Im Großen und Ganzen konnte Jako sagen, dass er sie schon ins Herz geschlossen hatte, als sie das erste Mal damals in Hamburg nach dem Konzert aufeinandertrafen,
und unbewusst wurde sein Beschützerinstinkt erweckt, wenn sie in der Nähe war. Irgendwann, dachte er, würde sie wie eine etwas jüngere Schwester für mich sein, und ich kann ihr mithelfen, ihren Weg zu finden. Langsam trat er an die halb offene Tür an, das Deckenlicht brannte noch, und wie immer herrschte das übliche Chaos wie bei ihm ebenso im Zimmer.
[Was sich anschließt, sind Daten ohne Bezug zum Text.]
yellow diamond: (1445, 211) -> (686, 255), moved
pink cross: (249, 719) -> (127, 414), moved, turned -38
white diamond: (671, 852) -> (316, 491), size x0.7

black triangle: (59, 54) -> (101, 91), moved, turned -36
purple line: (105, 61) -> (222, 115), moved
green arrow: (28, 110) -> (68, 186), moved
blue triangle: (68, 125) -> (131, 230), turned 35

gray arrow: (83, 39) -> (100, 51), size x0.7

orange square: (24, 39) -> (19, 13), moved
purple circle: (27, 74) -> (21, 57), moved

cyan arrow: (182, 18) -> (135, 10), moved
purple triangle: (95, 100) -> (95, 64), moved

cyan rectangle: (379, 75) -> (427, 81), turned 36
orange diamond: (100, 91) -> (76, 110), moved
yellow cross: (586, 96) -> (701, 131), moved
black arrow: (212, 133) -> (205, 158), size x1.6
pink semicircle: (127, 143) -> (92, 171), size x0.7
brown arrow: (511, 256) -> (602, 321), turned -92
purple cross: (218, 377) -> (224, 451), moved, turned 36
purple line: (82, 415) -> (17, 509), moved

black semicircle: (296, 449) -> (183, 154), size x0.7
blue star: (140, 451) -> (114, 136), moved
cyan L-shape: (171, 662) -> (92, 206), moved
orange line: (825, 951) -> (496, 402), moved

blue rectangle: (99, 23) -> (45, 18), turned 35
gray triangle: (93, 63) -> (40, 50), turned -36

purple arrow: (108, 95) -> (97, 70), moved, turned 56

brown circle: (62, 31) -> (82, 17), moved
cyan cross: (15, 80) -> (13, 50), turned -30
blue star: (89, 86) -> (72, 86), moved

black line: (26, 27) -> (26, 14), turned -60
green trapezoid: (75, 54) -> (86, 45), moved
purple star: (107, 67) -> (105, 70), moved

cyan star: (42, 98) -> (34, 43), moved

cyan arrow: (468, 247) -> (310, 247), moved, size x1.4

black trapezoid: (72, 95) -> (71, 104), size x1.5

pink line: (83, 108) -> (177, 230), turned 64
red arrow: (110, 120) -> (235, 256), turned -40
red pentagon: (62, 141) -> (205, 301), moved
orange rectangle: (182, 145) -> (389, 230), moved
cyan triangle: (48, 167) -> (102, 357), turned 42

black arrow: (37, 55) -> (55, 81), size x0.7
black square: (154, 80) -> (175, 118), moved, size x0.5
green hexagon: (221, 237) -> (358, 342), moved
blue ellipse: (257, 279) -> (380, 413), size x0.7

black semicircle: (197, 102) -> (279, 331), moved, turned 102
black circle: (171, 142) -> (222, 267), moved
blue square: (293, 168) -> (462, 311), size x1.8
Vorsichtig schritt er durch den Raum an das Bett, sah lächelnd, dass seine Mitbewohnerin tief schlafen musste, denn ihre Stirn war ernst gekräuselt, der Mund stand leicht offen, und der rechte Arm war hinter das Kissen gelegt, während der linke Arm locker Schwein, ihr Plüschtier, an die Brust gedrückt hatte. Der rechte Fuß war an das Nachtlicht gelehnt, welches auf dem Bett stand, und knapp daneben lagen noch verstreut das Stiftemäppchen und auf der zusammengerollten Decke lag der Zeichenblock. Leise gähnend und ganz leicht quietschend rollte die junge Frau nach links, streckte die Beine zitternd durch und schlief weiter, die Schultern angezogen.

Jakob unterdrückte ein 'Aaaaw', beugte sich vorsichtig über die Schienbeine der Dunkelhaarigen, um die Stifte vom Bett zu räumen, nahm schließlich den Malblock und legte beides sorgfältig neben das Bett.
Einen Moment lauschte er ihrem gleichmäßigem Atmen, ehe er nach dem Saum der Decke griff, die andere Hand da zu nahm und die Kleinere zudeckte. Eine innere Wärme strömte aus seinem Herzen, und aus einem Impuls heraus setzte Jako sich nah an das Bett, streckte sich leicht durch und strich vorsichtig über den Schopf,  schaute nachdenklich auf die Künstlerin, nahm die Hand weg und verharrte ein wenig auf der Schulter der Jüngeren, flüsterte ganz leise eine 'Gute Nacht', stand schließlich langsam auf, löschte das Licht und fühlte, als hätte er das Richtige getan.